Though he was now becoming an ecclesiastical official of considerable importance, Roncalli expressed his desire to remain spiritually focussed and grounded. Shortly after accepting the appointment, he wrote in his journal: “I want to be all and wholly for God, penetrated with his light, shining with love for God and the souls of all ... In my new state, my life of prayer must take on a new aspect.”

This diplomatic assignment was the first of several which would last three decades for Roncalli. After nine years in Bulgaria, Roncalli was appointed Apostolic Delegate to Turkey and Greece (1935).

In this role, Roncalli was instrumental in saving thousands of Jewish lives by launching ‘Operation Baptism.’

In early 1944, American Jewish leader Ira Hirschmann requested an interview with Roncalli in Turkey. Hirschmann came prepared with statistics and eye-witness accounts of the Jewish plight in Hungary, pleading with Roncalli to assist Jews in that country. After listening carefully, Roncalli proposed ‘Operation Baptism,’ explaining that he knew that some nuns in Budapest had given baptismal certificates to Jews and that the Nazis recognised them, leaving the holders alone. Roncalli told Hirschmann he was prepared to make available as many baptismal certificates as were necessary, adding that he had no interest in whether any Jews actually attended mass or, when the war ended, remained in the Church. His only concern was with the saving of lives.
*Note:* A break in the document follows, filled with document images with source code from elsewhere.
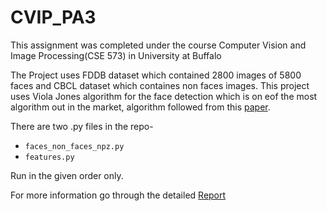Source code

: # CVIP_PA3
This assignment was completed under the course Computer Vision and Image Processing(CSE 573) in University at Buffalo

The Project uses FDDB dataset which contained 2800 images of 5800 faces and CBCL dataset which containes non faces images.
This project uses Viola Jones algorithm for the face detection which is on eof the most algorithm out in the market, algorithm followed
from this [paper](https://www.researchgate.net/publication/3940582_Rapid_Object_Detection_using_a_Boosted_Cascade_of_Simple_Features).

There are two .py files in the repo- 
* `faces_non_faces_npz.py`
* `features.py`

Run in the given order only.

For more information go through the detailed [Report](Report.pdf)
An exuberant and joyful Hirschmann returned to Washington saying, “The Catholic hierarchy, which enjoys a large influence in Hungary, took unusual spontaneous measures to rescue Jewish citizens wherever possible...(I refer) to the baptism of thousands of Hungarian Jews in air raid shelters.” Of course, Hirschmann was discreet and never revealed Roncalli as the source of those baptismal certificates.

Following the liberation of France in 1944, Roncalli was named Vatican representative to that country and in 1953, Pope Pius XII made Roncalli a Cardinal and Patriarch of Venice. It was an appropriate appointment for a priest who served arduously and loyally for many decades. Roncalli was in his seventy-second year and noted in his journal, “I am beginning my direct ministry at an age – seventy two years – when others end theirs .... In the few years I have still to live, I want to be a holy pastor . . . Sometimes the thought of the short time left to me tempts me to slacken my efforts. But with God's help I will not give in. I neither fear to die nor refuse to live.” 

Believing that the position as Cardinal of Venice would be his final service to the church, no one was more surprised than Roncalli when he was elected Pope five years later in October, 1958. In fact, he even arrived at the Vatican for the consistory having purchased a return train ticket to Venice.